By Colman McCarthy · 580 words · 2 min read

By Colman McCarthy

Two cheers for Cindy Sheehan. But only two. A third isn’t deserved.

At Camp Casey, the roadside hangout near the Bush ranch in Crawford, Texas where Sheehan bivouaced with hundreds of other antiwar protestors, the mother of the slain soldier, Casey Sheehan, was asking the president questions about his war policies in Iraq. Now on a national bus tour, she keeps asking.

First, though, a few questions for Sheehan about her peace policies. Was she against the war when the Army first sent her son to Iraq, there to kill people if ordered to? As a loving mother, did she ever have misgivings about raising a son who underwent rigid military training to kill the sons of other loving mothers? Would Sheehan’s vehemence about the war have the same strength had her son come home alive? Did she ever exert moral or motherly pressure to persuade her son to think twice about serving Commander-in-Chief Bush?
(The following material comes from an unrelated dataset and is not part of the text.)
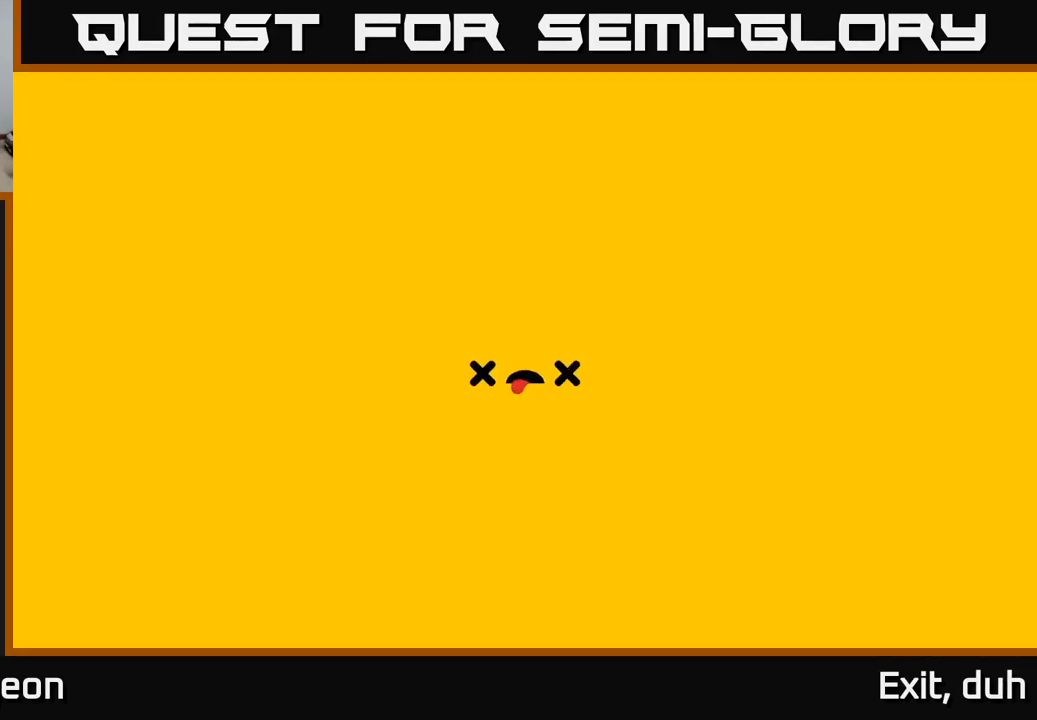
{"buttons": [], "left_stick": "center", "right_stick": "center", "events": []}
Whatever the answers may be—I suspect all no’s—Sheehan’s campaign to meet with Bush and tell him a thing or two is misguided. Her problem is less with Bush than with her own naivete. Her son joined the Army, not the Peace Corps. Soldiers risk death. Casey Sheehan, who was not drafted, assumed the risks. He was sent to Iraq with an invading military fully knowing the nature of combat: kill or be killed.
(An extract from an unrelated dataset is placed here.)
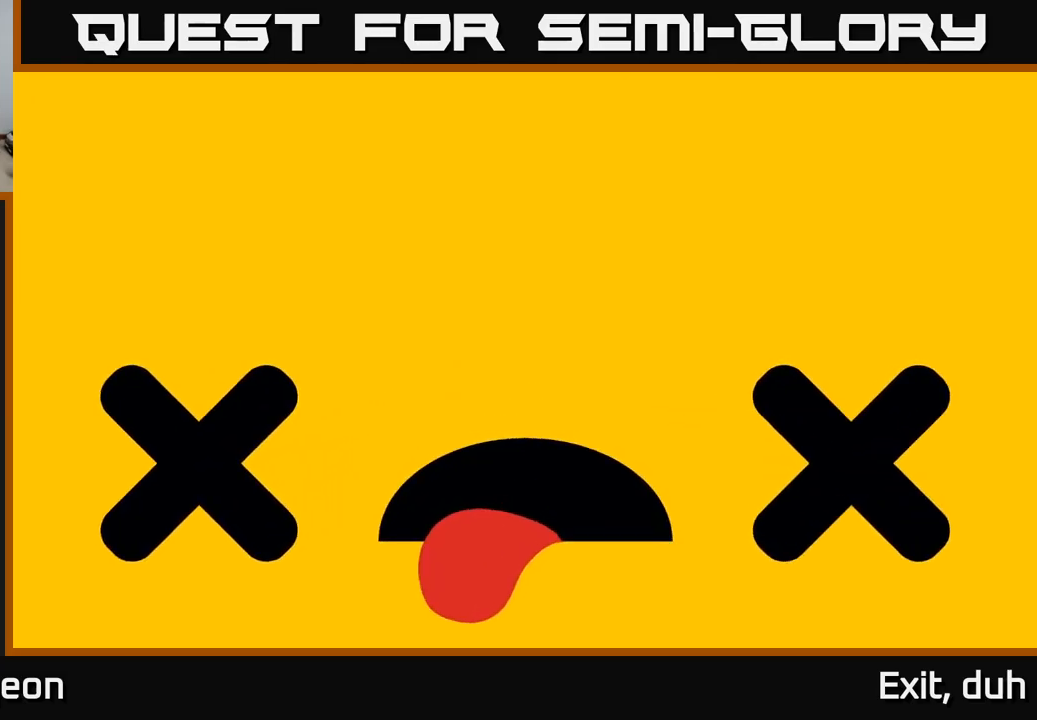
{"buttons": [], "left_stick": "center", "right_stick": "center", "events": []}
It is tragic that Casey Sheehan didn’t come home alive, but no more tragic than every death in Iraq’s time of horror. But was Cindy Sheehan so unaware of what militaries are paid to do, or so delusional about warfare, that she thought her son would breeze in and out of Iraq with no more bother than a few bites from sand ants? Did she think that Donald Rumsfeld was clowning when he said on July 14, 2003: “Are more people going to be killed? You bet.”

Lambasting the president provides Sheehan with a convenient dodge against questions about her own complicity with militarism. If she raised a son to be a soldier, and presumably took pride that he joined the Army when he had ample other options, it’s simplistic to condemn Bush because the war has turned untidy. Which war hasn’t? Truman’s Korea? Johnson and Nixon’s Vietnam? Clinton’s Somalia? Which president doesn’t lie about the reasons for starting wars? Which president admits his war was wrong? Wake up, Cindy Sheehan.

The good mother fumes that Bush led the nation into war, as if Congress didn’t have its militaristic say, as if much of the media weren’t sounding the war bugles, as if clerics weren’t intoning God bless America and sending onward the Christian soldiers.

It’s being claimed now that Cindy Sheehan is the Rosa Parks of the new peace movement. Before that notion gets out of hand, a reality check is needed. The genuine leaders of the peace movement are the many mothers and fathers who labor to get military recruiters out of the high schools, who instill their children with consciences that say no to killing, who show by example that nonviolence is a moral force superior to the violent force of fists, guns or armies, who reject warmaking politicians who ducked war themselves, who know that unless we teach our children peace someone else will teach them violence.

If Cindy Sheehan can help create a society where that kind of leadership takes hold, then she is on to something. Otherwise, she’s just another dabbler in theatrics.